Years ago, when budget meetings were held, every employee of the school was expected to attend, as they do now. Few, if any taxpayers came. There was no point. Thirty taxpayers couldn’t overturn anything because they were outnumbered. And the budgets went up and up. The schools/administrators knew had they the majority, so they could pass anything they wanted and they did.

Then a bill was passed in the Legislature to allow towns to VOTE on a school budget at the town level. If you were a taxpayer, you could vote for or against a school budget. Many towns just passed the budget – teachers came to vote just like they did at the budget meeting. And the budget passed. But that isn’t happening now. Towns, with less revenue coming in, and larger tax bills going out, have increased the tax bills and the “people” are starting to take notice. In towns all over the state of Maine, school budgets are being over-turned. That holds true in our own district.

But because the taxpayers are finally standing up and voting NO on a budget, the supporters are very upset. Why wouldn’t they be? They’ve steam-rolled over the taxpayers and the towns for years, and NOW they are being stopped. And the idea that they can’t get their own way, after years of being spoiled, makes them very unhappy.

After 40 years of being taxed and taxed some more, there are some people who have had the courage to speak up, stand up, and be counted. And maybe, just maybe the school will finally see that we’re sick of paying up when the teachers’ and administrators’ salaries are the only ones going up. This opposition will continue until there is more instead of less transparency in the budget.

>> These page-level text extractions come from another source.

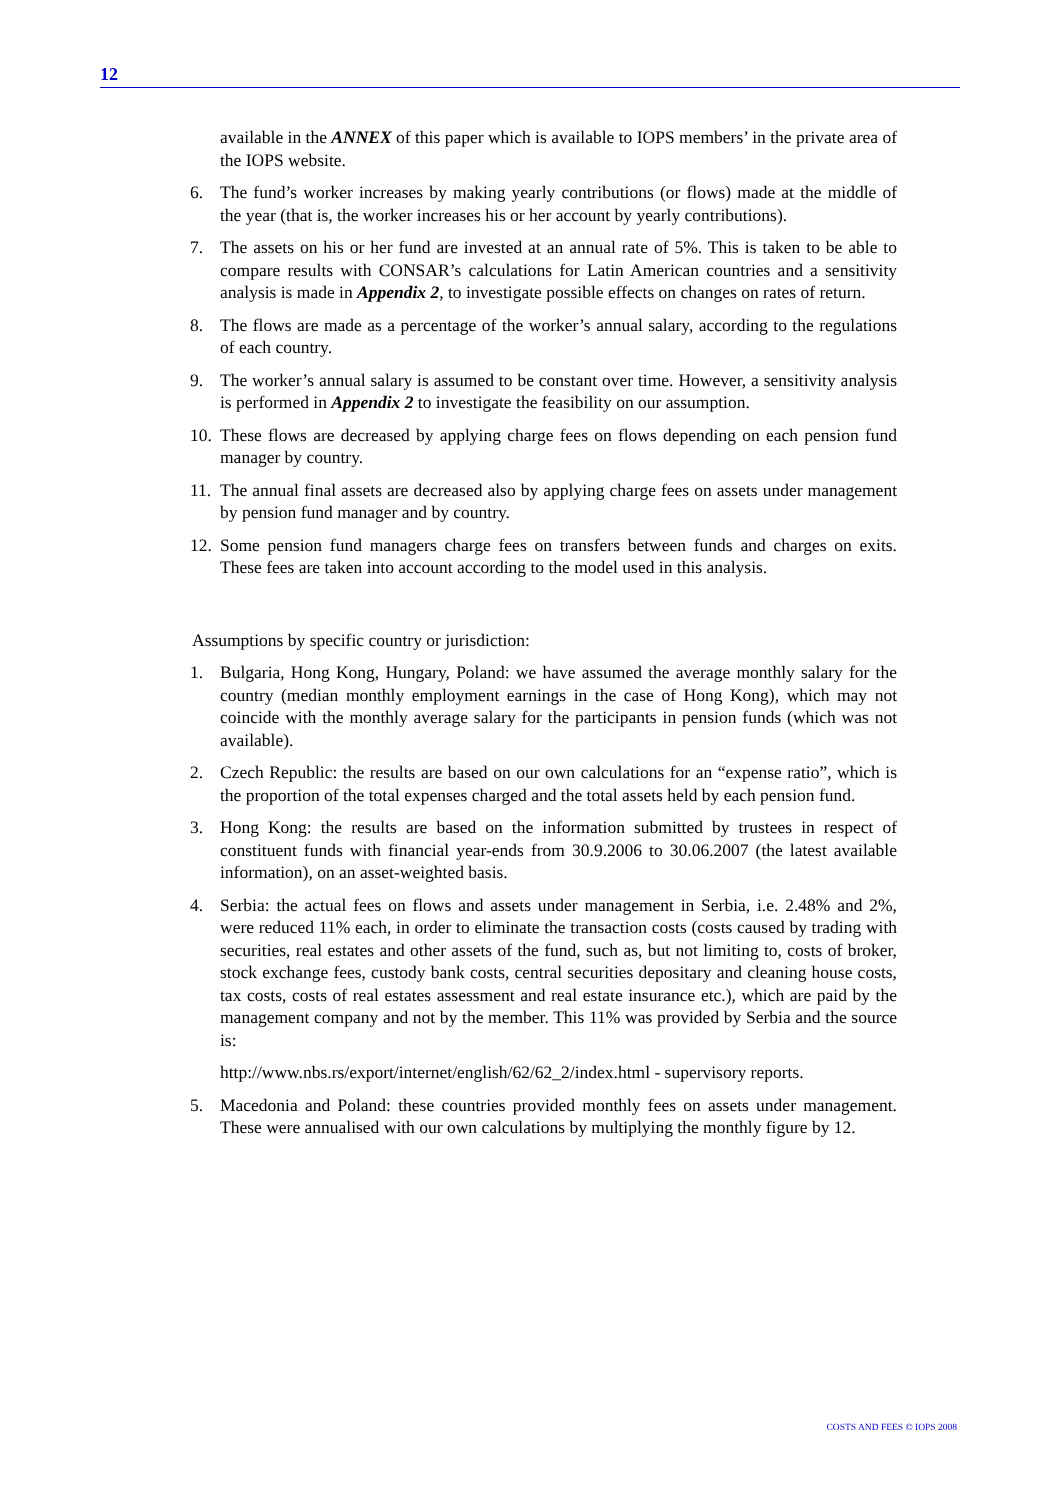12
available in the ANNEX of this paper which is available to IOPS members’ in the private area of the IOPS website.
6. The fund’s worker increases by making yearly contributions (or flows) made at the middle of the year (that is, the worker increases his or her account by yearly contributions).
7. The assets on his or her fund are invested at an annual rate of 5%. This is taken to be able to compare results with CONSAR’s calculations for Latin American countries and a sensitivity analysis is made in Appendix 2, to investigate possible effects on changes on rates of return.
8. The flows are made as a percentage of the worker’s annual salary, according to the regulations of each country.
9. The worker’s annual salary is assumed to be constant over time. However, a sensitivity analysis is performed in Appendix 2 to investigate the feasibility on our assumption.
10. These flows are decreased by applying charge fees on flows depending on each pension fund manager by country.
11. The annual final assets are decreased also by applying charge fees on assets under management by pension fund manager and by country.
12. Some pension fund managers charge fees on transfers between funds and charges on exits. These fees are taken into account according to the model used in this analysis.
Assumptions by specific country or jurisdiction:
1. Bulgaria, Hong Kong, Hungary, Poland: we have assumed the average monthly salary for the country (median monthly employment earnings in the case of Hong Kong), which may not coincide with the monthly average salary for the participants in pension funds (which was not available).
2. Czech Republic: the results are based on our own calculations for an “expense ratio”, which is the proportion of the total expenses charged and the total assets held by each pension fund.
3. Hong Kong: the results are based on the information submitted by trustees in respect of constituent funds with financial year-ends from 30.9.2006 to 30.06.2007 (the latest available information), on an asset-weighted basis.
4. Serbia: the actual fees on flows and assets under management in Serbia, i.e. 2.48% and 2%, were reduced 11% each, in order to eliminate the transaction costs (costs caused by trading with securities, real estates and other assets of the fund, such as, but not limiting to, costs of broker, stock exchange fees, custody bank costs, central securities depositary and cleaning house costs, tax costs, costs of real estates assessment and real estate insurance etc.), which are paid by the management company and not by the member. This 11% was provided by Serbia and the source is:
http://www.nbs.rs/export/internet/english/62/62_2/index.html - supervisory reports.
5. Macedonia and Poland: these countries provided monthly fees on assets under management. These were annualised with our own calculations by multiplying the monthly figure by 12.
COSTS AND FEES © IOPS 2008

Now that the budgets have exceeded the $30 million mark, that expense is killing the towns. The state is stepping in to help the taxpayers with increased Homestead Exemptions, some tax relief on income tax, and some increased reimbursements to the schools toward expenses. But what hasn’t happened, and is so frustrating to those of us who are paying more and more each year is that the schools themselves have not cut back on their spending, nor do they intend to do so. Last year when the schools received some extra funds from the state, it was to come to the towns for tax relief. I predicted, at that time, the school would continue to increase their budget, thinking the taxpayers would forget since they got some reduction in their taxes. Well, this taxpayer DID NOT forget. And better yet, there are others who didn’t forget either. And the budget was voted down on the first round. Now they’ve reduced the budget a measly $344,000, banking on help from the state again this year. And then the supporters scream that the State is supposed to fund at 55 percent. RSU9 has been funded closer to 57 percent. So why does THIS school system think they should get more? It’s not because they’re producing a higher percentage of brilliant students.

The budget WILL get all the support it needs for spending from the members of the School Board because there is only one “POOR” person on the board. The rest are retired professionals, or they are married to working professionals with incomes that far exceed the median incomes of most of the taxpayers. I just hope on the next referendum vote on Aug. 3, the people who are sick of being railroaded by the school will show up and make their voices heard at the polls by voting NO again. It’s time for the schools to become accountable.